Survey findings that sparked change
As a consultant, Clara took great care in not perpetrating stereotypes as she worked with clients around the world. Traveling the world taught her to be mindful of cultural sensitivities at all times.
Her lived experience eventually led her to test the waters at CPCS. At the time, Marc-André Roy and Jean-François Arsenault had just become managing partners, and Clara felt that they would be open to take inclusion to a deeper level.
Clara and the Committee conducted an independent company-wide survey. They found that inclusion wasn’t systematically applied across the company.
“Improving inclusion in a company requires a concerted effort from everyone. It’s more than an HR thing,” concluded Clara.
Action and reflection
The survey highlighted some gender biases in the workplace.
For instance, women reported fewer opportunities to do high-profile tasks and to showcase their work. Women also reported being targets of microaggressions more often.
The same findings applied to ethnic minorities to a lesser extent.
The survey showed that what hinders professional growth are not personal obligations, but organizational barriers.
Though these problems are common in most companies, it’s not an excuse to do nothing about it.

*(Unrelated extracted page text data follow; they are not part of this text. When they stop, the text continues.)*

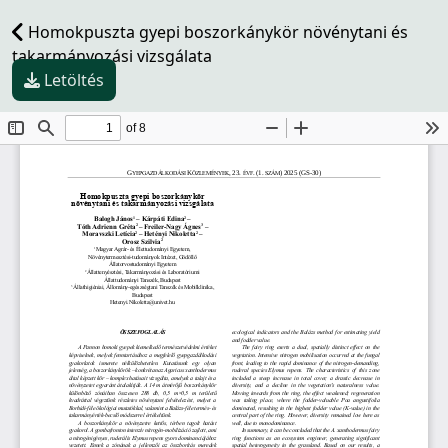
Homokpuszta gyepi boszorkánykör növénytani és
takarmányozási vizsgálata
Letöltés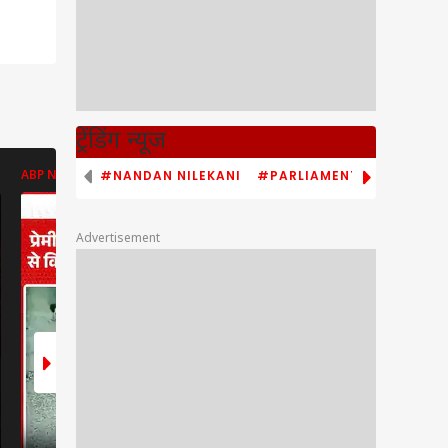
ट्रेंडिंग न्यूज
#NANDAN NILEKANI
#PARLIAMENT MONSOON S
ABP NEWS
ENT LIVE
ENT LIVE
Advertisement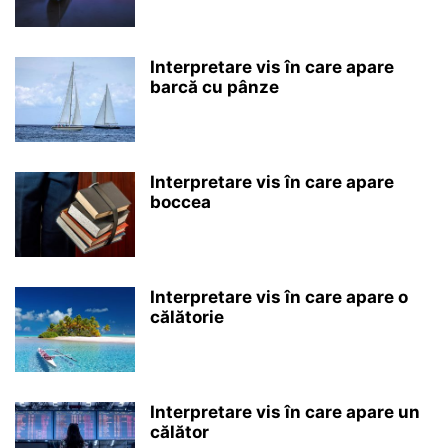
Interpretare vis în care apare
barcă cu pânze
Interpretare vis în care apare
boccea
Interpretare vis în care apare o
călătorie
Interpretare vis în care apare un
călător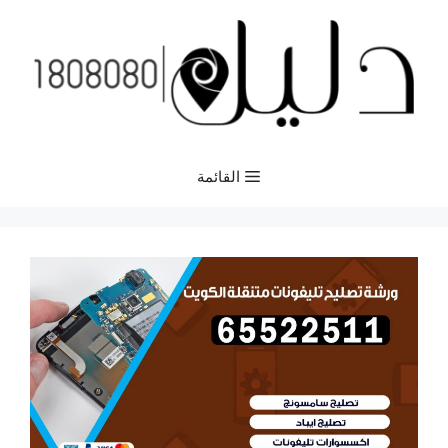
نتقل
لى
لمحتوى
القائمة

The results motivated CPCS to implement measures to reduce or eliminate the barriers that women and minorities face.
Employment equity program and inclusive talent management
The employment equity program is more than making sure the company hires individuals from all ethnicities and orientations. It’s also building diversity at all levels of the company.
“This made our hiring process extremely transparent,” shares Clara.

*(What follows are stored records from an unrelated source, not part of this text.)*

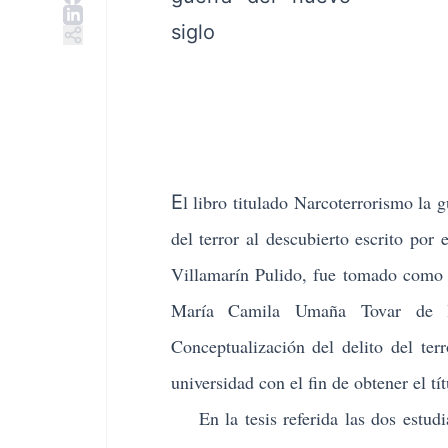
E
l libro titulado
Narcoterrorismo la g
del terror al descubierto
escrito por 
Villamarín Pulido, fue tomado como r
María Camila Umaña Tovar de la
Conceptualización del delito del ter
universidad con el fin de obtener el tí
En la tesis referida las dos estudia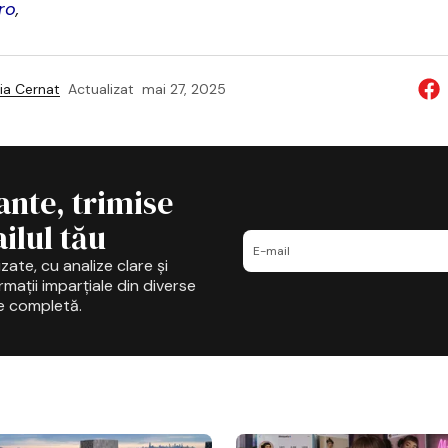
ro
,
ia Cernat
Actualizat
mai 27, 2025
ante, trimise
ilul tău
zate, cu analize clare și
mații imparțiale din diverse
e completă.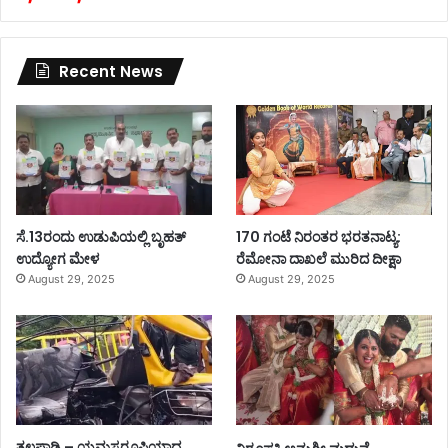
Recent News
ಸೆ.13ರಂದು ಉಡುಪಿಯಲ್ಲಿ ಬೃಹತ್
170 ಗಂಟೆ ನಿರಂತರ ಭರತನಾಟ್ಯ:
ಉದ್ಯೋಗ ಮೇಳ
ರೆಮೋನಾ ದಾಖಲೆ ಮುರಿದ ದೀಕ್ಷಾ
August 29, 2025
August 29, 2025
ತಲಪಾಡಿ – ಯಮಸ್ವರೂಪಿಯಾದ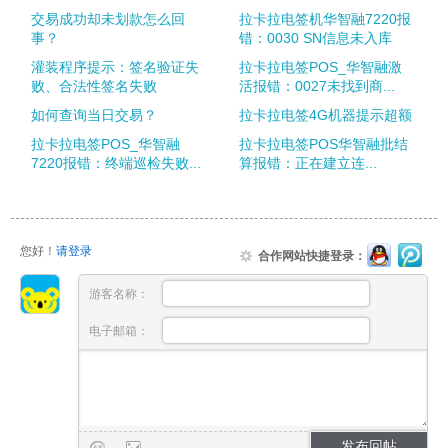
交易成功却未划款怎么回
拉卡拉电签机华智融7220报
事？
错：0030 SN信息未入库
灌装程序提示：签名验证失
拉卡拉电签POS_华智融激
败、合法性签名失败
活报错：0027未找到商...
如何查询当日交易？
拉卡拉电签4G机器提示超额
拉卡拉电签POS_华智融
拉卡拉电签POS华智融批结
7220报错：终端巡检失败...
算报错：正在建立连...
您好！
请登录
合作网站快捷登录：
游客名称：
电子邮箱：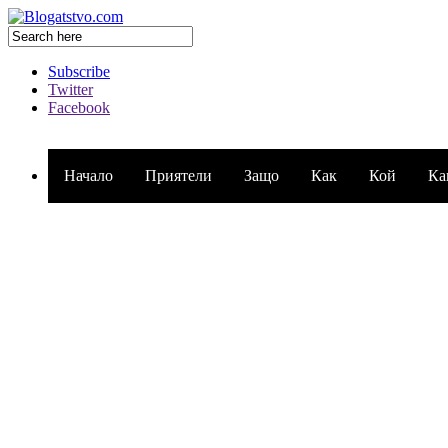
Subscribe
Twitter
Facebook
Начало
Приятели
Защо
Как
Кой
Ка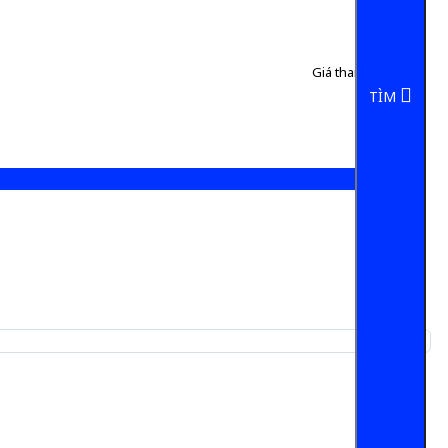
Giá tham khảo:
50 đ
5 đ/Chai
TÌM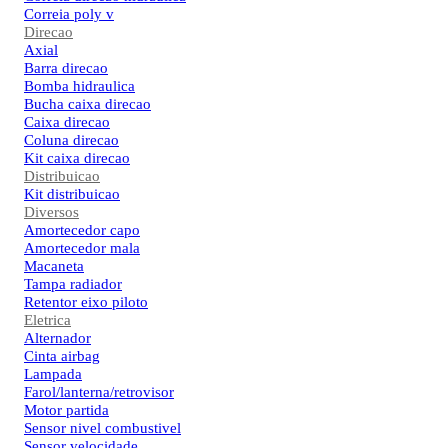
Correia poly v
Direcao
Axial
Barra direcao
Bomba hidraulica
Bucha caixa direcao
Caixa direcao
Coluna direcao
Kit caixa direcao
Distribuicao
Kit distribuicao
Diversos
Amortecedor capo
Amortecedor mala
Macaneta
Tampa radiador
Retentor eixo piloto
Eletrica
Alternador
Cinta airbag
Lampada
Farol/lanterna/retrovisor
Motor partida
Sensor nivel combustivel
Sensor velocidade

Being equitable in our hiring process didn’t necessarily make it more challenging. We quickly realized that there are plenty of experts from all walks of life. In fact, we’ve brought on board some of the most accomplished women as principal consultants in the past two years.
Inclusive talent management means assigning high profile projects to all team members regardless of their gender and skin colour. This led us to formalize our onboarding program so that everybody receives the same training and mentoring. Doing so ensures that we have an inclusive and diverse pool of candidates to lead us in the future.
Adopting an inclusive language matters too
To sensitize people about microaggressions, Clara partnered with her Communications and Marketing teammates to adopt language that reflects diversity and inclusion.
“Our popular employee newsletter has since adopted gender neutral language and constantly encourages others to do the same.”
Internal communications at CPCS now promote curiosity about the interesting stories and fun adventures in the daily life of our teammates.
People are more than titles and prestigious degrees.
There is no finish line to achieve inclusion
Diversity and inclusion are the foundations for respect and equality across the board.
But the challenge with inclusion is that concrete changes do not necessarily equate to changes in one’s way of thinking.
That’s why work towards genuine inclusion will never stop. It’s not enough to simply force employees and management to adopt new rules.
True inclusion is when we trust our teammates to do a stellar job and to learn from their unique perspectives.
This is where we want to go. Speaking candidly about this is just one step to get us there.
But with Clara at the helm of the Committee, we’re in good hands.